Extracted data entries
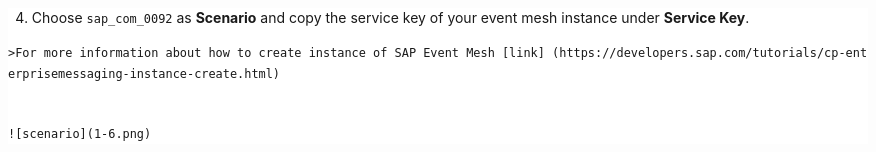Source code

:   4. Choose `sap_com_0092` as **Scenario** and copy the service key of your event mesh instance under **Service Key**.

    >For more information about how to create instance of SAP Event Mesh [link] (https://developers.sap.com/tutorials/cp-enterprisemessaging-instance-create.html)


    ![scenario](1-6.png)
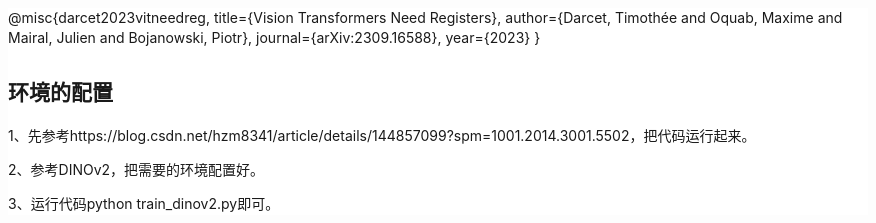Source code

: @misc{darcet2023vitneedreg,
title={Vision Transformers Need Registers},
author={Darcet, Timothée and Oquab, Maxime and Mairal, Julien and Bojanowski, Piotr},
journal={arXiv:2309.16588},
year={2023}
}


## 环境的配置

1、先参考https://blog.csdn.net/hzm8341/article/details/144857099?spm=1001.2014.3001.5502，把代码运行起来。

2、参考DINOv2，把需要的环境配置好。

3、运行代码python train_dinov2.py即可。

**ASSIGNED TASK:** Pictures are not part of the copy. Extract exactly the lines from the line containing "more information about" through the final line of the entries above, both included.

**OUTPUT:**
    >For more information about how to create instance of SAP Event Mesh [link] (https://developers.sap.com/tutorials/cp-enterprisemessaging-instance-create.html)


    ![scenario](1-6.png)
Source code

: @misc{darcet2023vitneedreg,
title={Vision Transformers Need Registers},
author={Darcet, Timothée and Oquab, Maxime and Mairal, Julien and Bojanowski, Piotr},
journal={arXiv:2309.16588},
year={2023}
}


## 环境的配置

1、先参考https://blog.csdn.net/hzm8341/article/details/144857099?spm=1001.2014.3001.5502，把代码运行起来。

2、参考DINOv2，把需要的环境配置好。

3、运行代码python train_dinov2.py即可。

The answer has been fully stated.